Chinese authorities have already evacuated 38 million people downriver. The dam can hold back waters to a level of 175 meters above sea level; according to the Bureau of Hydrology of the Chanjiang (Yangtze) Water Resources Commission, the latest (Friday) height at the dam was 158.85 meters, down from 164 meters on Tuesday. Yet more rain is predicted, and if smaller, older dams upriver from Three Gorges overflow or fail, then the pressure on the main dam could quickly overwhelm either its capacity or even its structural integrity.

While an outright failure of the dam may not be the primary danger, nonetheless its geopolitical consequences are staggering to contemplate.
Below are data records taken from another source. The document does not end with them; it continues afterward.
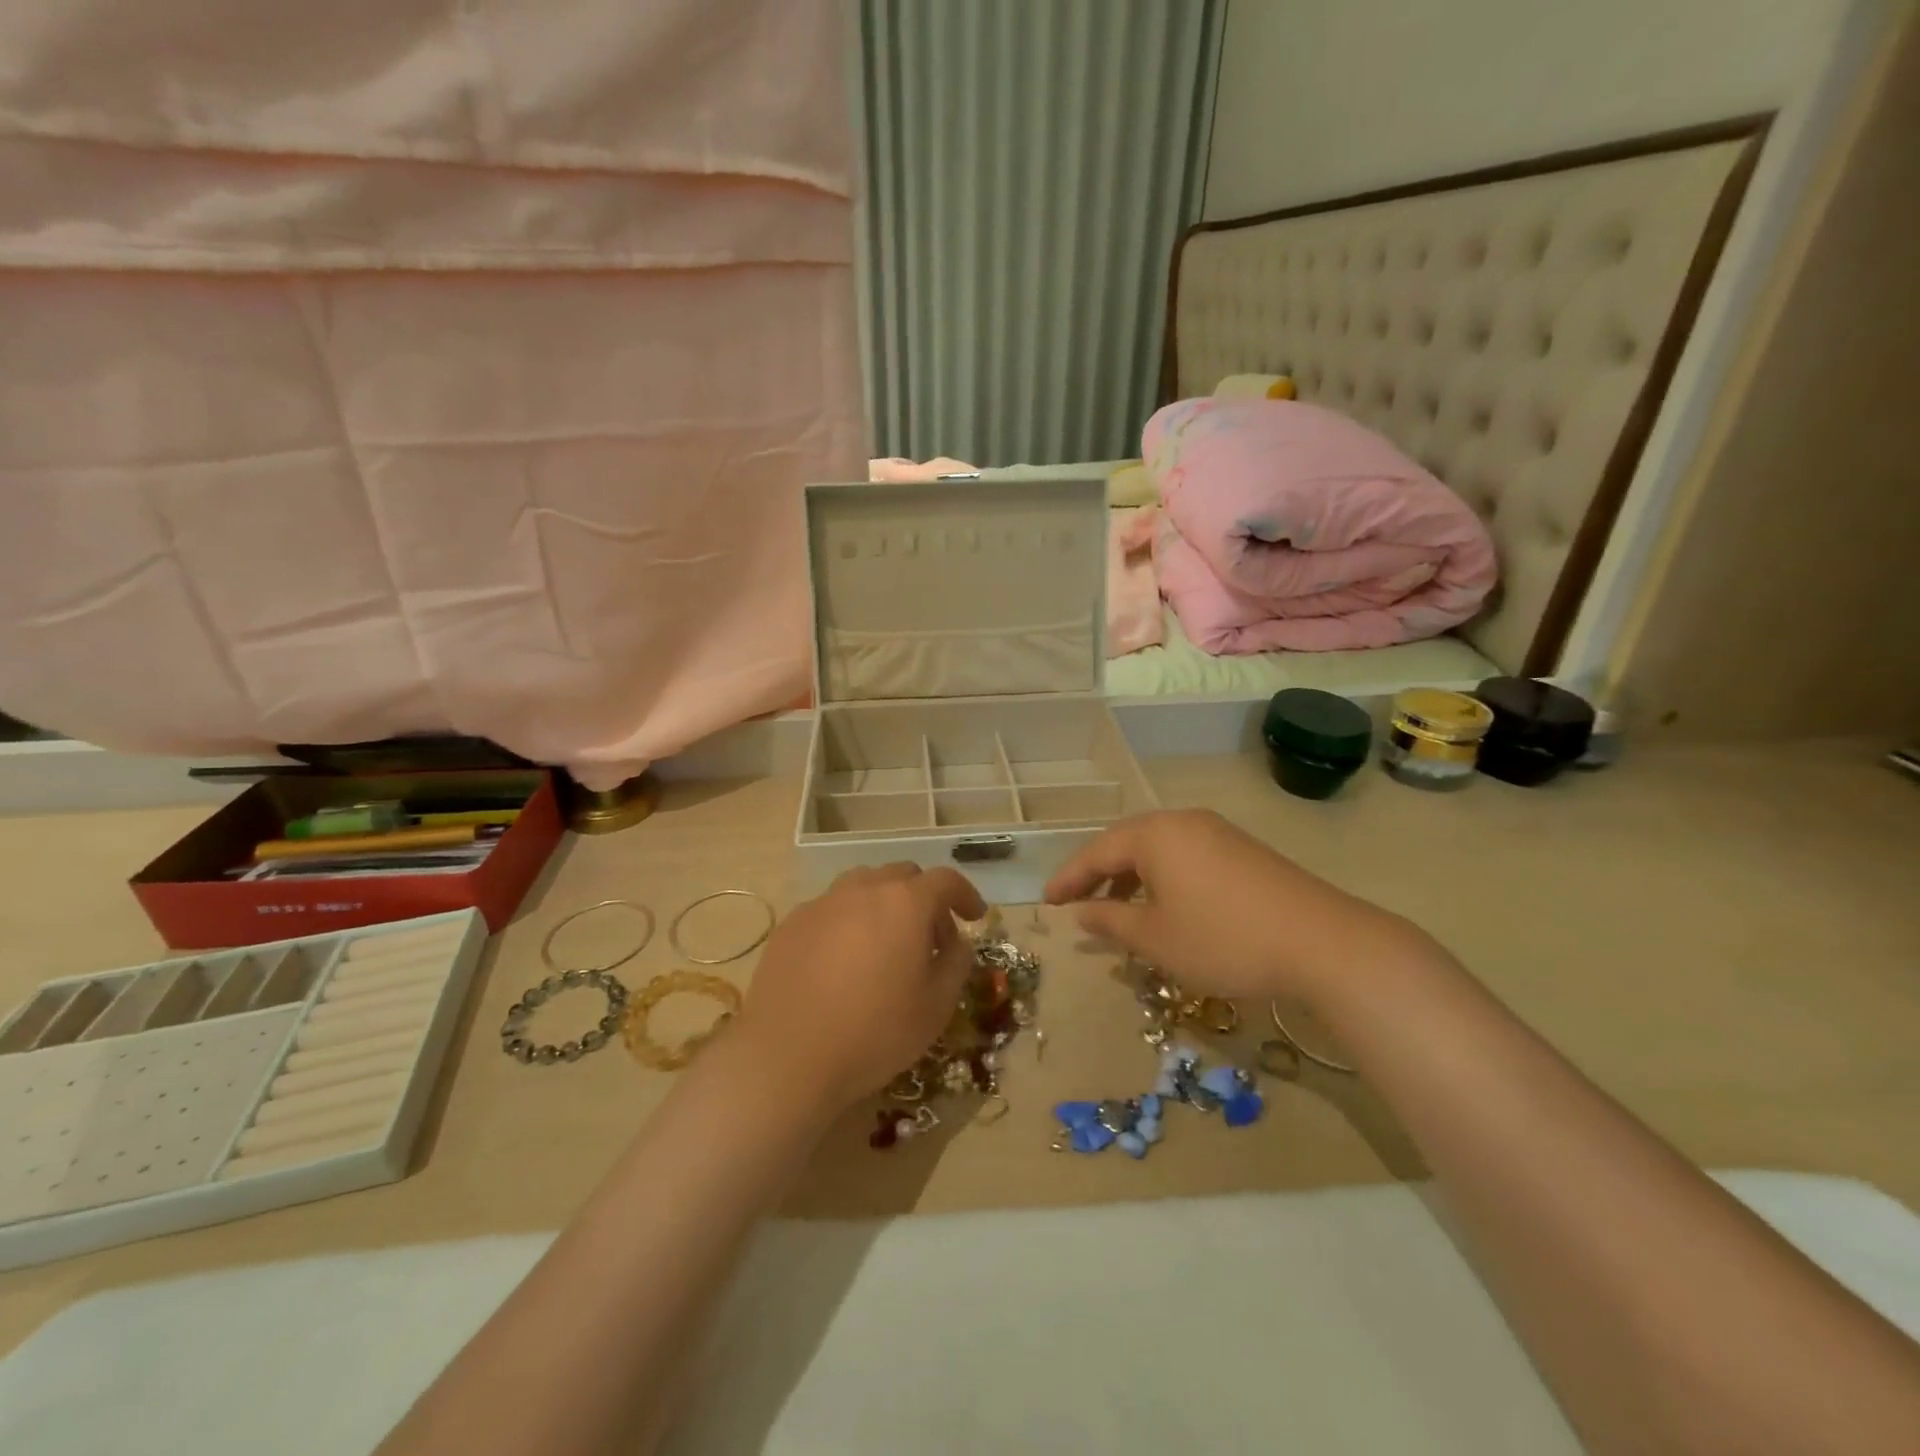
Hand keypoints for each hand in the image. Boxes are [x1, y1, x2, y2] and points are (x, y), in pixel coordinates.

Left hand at [732, 863, 985, 1111]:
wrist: (786, 1057)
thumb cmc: (874, 1032)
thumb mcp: (936, 1006)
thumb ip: (956, 963)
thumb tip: (957, 942)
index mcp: (905, 903)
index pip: (946, 880)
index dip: (965, 895)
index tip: (974, 917)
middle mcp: (864, 889)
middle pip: (903, 876)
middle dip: (924, 899)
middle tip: (930, 939)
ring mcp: (823, 902)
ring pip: (864, 886)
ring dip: (884, 904)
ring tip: (886, 944)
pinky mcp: (792, 923)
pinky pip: (832, 908)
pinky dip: (849, 921)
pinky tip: (844, 960)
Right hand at [1043, 809, 1415, 1004]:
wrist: (1323, 942)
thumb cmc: (1224, 939)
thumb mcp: (1156, 938)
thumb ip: (1110, 921)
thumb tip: (1080, 912)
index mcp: (1155, 834)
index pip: (1096, 852)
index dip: (1069, 878)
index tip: (1047, 902)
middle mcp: (1183, 821)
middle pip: (1126, 843)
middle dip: (1099, 875)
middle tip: (1078, 904)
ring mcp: (1217, 832)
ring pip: (1158, 849)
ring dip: (1132, 877)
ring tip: (1119, 910)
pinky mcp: (1242, 850)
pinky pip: (1185, 856)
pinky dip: (1163, 878)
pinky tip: (1167, 907)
It would be a black swan of epic proportions, China’s Chernobyl moment. A tsunami-like wave from a breach in the Three Gorges Dam could wipe out millions of acres of farmland right before the autumn harvest, possibly leading to famine-like conditions. As it is also the world’s largest hydroelectric power station, a failure would lead to huge power outages. Low-lying cities of millions along the Yangtze’s banks cities could become uninhabitable and the death toll could be staggering.

China’s heartland manufacturing and inland shipping along the Yangtze, which empties out into the East China Sea at Shanghai, would be significantly affected by downriver flooding, potentially leading to major economic disruption inside China and around the world. The political impact could be enough to destabilize the Chinese Communist Party (CCP), in the same way that Chernobyl was the nail in the coffin of the Soviet Communist Party. Public anger, already stoked by the draconian state response to the coronavirus pandemic that started in Wuhan, could boil over, even if many understand that the rains are an act of nature.

Given the social and political implications of the current flooding, and the specter of a Three Gorges breach, it may not be a complete coincidence that Beijing last week announced its second-largest purchase of U.S. corn ever, to the tune of 1.365 million tons, along with 320,000 tons of winter and spring wheat. From a political perspective, the dam’s failure would be the gravest crisis faced by CCP general secretary Xi Jinping, comparable to the Katrina hurricane that so tarnished George W. Bush’s reputation. Unlike the weakened post-Chernobyl USSR, however, a destabilized CCP could well become a more dangerous one, looking to divert public anger towards “enemies” such as Taiwan, Japan, and the United States.

That Xi has not visited the dam or seemingly made it a public priority may mean that he’s been assured by Chinese engineers and hydrologists that the dam can withstand the current deluge. A long-overdue rebalancing in U.S.–China relations is taking place, and a hard-edged policy of reciprocity is entirely proper in dealing with Beijing’s endemic predatory and abusive behavior. However, for humanitarian, economic, and geopolitical reasons, the world should obviously hope the Three Gorges Dam holds. 2020 has already been enough of an annus terribilis.